Desse modo, Mostesquieu defendia que
os poderes políticos devem ser separados, independentes e equilibrados entre
si. Os estados modernos (que não são ditaduras) se organizam dessa forma.
1.3 O Estado segundo
Hegel
Pensando diferente de Locke e Rosseau,
Georg Hegel não acredita na ideia de estado liberal e que se pode falar em
indivíduos isolados em estado de natureza, que posteriormente se organizariam
em sociedade. Para Hegel, o indivíduo humano só pode ser visto enquanto tal à
medida que esteja inserido em uma sociedade: o indivíduo é um ser social. Além disso, o filósofo alemão defende
que o estado não é soma de indivíduos, não fundado na vontade geral e nem fruto
de contrato social. Para Hegel, o Estado
precede o indivíduo, sendo, portanto o fundador
da sociedade civil.
Mas de onde vem o Estado? Segundo
Hegel, e de acordo com sua filosofia, que enfatiza o desenvolvimento do
espírito ao longo da história e diz que a realidade é a manifestação da razão
ou espírito, o estado seria a
manifestação do espírito objetivo em seu desenvolvimento, que concilia a
universalidade humana com os interesses particulares. Conforme escreve Hegel
O
Estado é a realidade efetiva da ideia ética [...]. O indivíduo tem, por sua
vez, sua liberdade substancial no sentimento de que ele (o Estado) é sua
própria essência, o fim e o produto de sua atividade [...] por ser o Estado o
espírito objetivo, o indivíduo só tem objetividade, verdade e ética se toma
parte dele.
Desse modo, o Estado possui uma
universalidade que está acima dos interesses pessoais.
1.4 O estado como
instrumento de domínio de classe
Para Karl Marx e Friedrich Engels,
filósofos alemães, entretanto, a sociedade humana vivia de forma primitiva
antes do surgimento do estado. Nessas comunidades não havia classes e as funções administrativas eram exercidas pelo
conjunto de seus membros. Mas em um determinado momento, um grupo se impôs,
pelo uso da força, e passou a privatizar certas funções antes desenvolvidas
pela comunidade. Esse grupo normatizou a organizou a vida coletiva. Disso
surgiu o que se chama de estado.
Esse fenômeno, a aparição do estado,
entretanto, surge quando a produção econômica permite uma divisão das classes em mais abastadas e menos abastadas. Surge
então uma relação entre exploradores
e explorados, onde o papel do estado seria mediar os conflitos
daí surgidos, evitando uma luta entre essas classes antagônicas, por um lado,
mas estando a serviço da classe exploradora, por outro.

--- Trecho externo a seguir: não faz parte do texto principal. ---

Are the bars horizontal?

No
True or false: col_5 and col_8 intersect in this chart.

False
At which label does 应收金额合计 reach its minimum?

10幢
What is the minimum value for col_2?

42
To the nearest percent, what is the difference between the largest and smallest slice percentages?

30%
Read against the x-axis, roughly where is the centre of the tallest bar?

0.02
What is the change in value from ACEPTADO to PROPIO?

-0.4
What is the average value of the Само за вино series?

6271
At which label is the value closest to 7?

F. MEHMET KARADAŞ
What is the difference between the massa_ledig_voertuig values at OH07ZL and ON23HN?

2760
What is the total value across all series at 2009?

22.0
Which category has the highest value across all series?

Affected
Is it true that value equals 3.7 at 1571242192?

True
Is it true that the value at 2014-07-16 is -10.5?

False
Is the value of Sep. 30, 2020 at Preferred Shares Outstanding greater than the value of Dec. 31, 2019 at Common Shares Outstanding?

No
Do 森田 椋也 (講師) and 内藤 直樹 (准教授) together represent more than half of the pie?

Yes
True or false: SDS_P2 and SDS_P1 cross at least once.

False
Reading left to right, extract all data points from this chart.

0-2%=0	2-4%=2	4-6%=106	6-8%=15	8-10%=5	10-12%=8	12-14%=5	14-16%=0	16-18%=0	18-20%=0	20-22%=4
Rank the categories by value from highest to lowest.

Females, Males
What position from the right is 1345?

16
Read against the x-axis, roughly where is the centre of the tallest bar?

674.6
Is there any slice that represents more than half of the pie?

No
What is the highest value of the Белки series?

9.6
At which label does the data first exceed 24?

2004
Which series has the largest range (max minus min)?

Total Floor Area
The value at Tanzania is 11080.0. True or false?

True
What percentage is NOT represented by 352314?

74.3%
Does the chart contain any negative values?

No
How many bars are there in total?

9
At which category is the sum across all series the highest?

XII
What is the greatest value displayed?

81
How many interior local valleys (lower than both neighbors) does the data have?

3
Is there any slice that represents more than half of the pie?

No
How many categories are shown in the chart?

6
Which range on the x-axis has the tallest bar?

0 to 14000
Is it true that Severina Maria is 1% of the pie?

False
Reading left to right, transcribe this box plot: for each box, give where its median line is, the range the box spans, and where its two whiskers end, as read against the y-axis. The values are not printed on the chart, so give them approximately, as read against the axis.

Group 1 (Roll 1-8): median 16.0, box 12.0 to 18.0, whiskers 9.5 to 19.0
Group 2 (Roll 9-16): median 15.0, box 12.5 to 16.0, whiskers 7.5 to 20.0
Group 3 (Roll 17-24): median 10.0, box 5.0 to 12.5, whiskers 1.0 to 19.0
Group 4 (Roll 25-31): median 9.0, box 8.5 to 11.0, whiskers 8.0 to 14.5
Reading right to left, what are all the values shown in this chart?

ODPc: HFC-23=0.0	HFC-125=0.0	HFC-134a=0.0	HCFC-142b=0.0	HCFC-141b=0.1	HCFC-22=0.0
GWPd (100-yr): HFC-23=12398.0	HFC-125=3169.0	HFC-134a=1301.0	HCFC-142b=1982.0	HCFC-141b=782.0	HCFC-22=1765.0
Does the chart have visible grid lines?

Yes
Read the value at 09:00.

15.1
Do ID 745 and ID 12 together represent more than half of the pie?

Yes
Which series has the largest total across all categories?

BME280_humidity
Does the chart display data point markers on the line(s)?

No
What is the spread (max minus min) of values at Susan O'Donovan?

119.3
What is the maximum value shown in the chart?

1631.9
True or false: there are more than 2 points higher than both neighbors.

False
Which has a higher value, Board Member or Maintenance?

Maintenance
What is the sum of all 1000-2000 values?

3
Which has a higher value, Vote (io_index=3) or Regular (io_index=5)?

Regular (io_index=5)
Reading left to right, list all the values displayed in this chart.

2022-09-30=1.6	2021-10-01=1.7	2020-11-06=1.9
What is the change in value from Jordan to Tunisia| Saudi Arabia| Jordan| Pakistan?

Para Marx e Engels, portanto, o estado surge para ser um instrumento de
dominação da classe dominante (exploradora) sobre a classe dominada (explorada). Desse modo, “a história da humanidade é a
história da luta de classes”.
A exploração consiste em que não há
uma universalização do trabalho, que é o fundamento da produção material. A
classe dominada (também chamado de classe proletária) é a única que produz, mas
sua produção acaba indo para abastar a classe dominante.
Na sociedade
capitalista, por exemplo, o papel do estado é assegurar a proteção da
propriedade privada dos que a possuem em detrimento dos interesses dos que nada
têm. Para proteger a propriedade dos capitalistas, o estado tem uma série de
instrumentos que visam preservar as relações sociais, as normas jurídicas e a
manutenção das desigualdades sociais. Assim, para os filósofos alemães, o
estado surge da desigualdade e para perpetuar a desigualdade.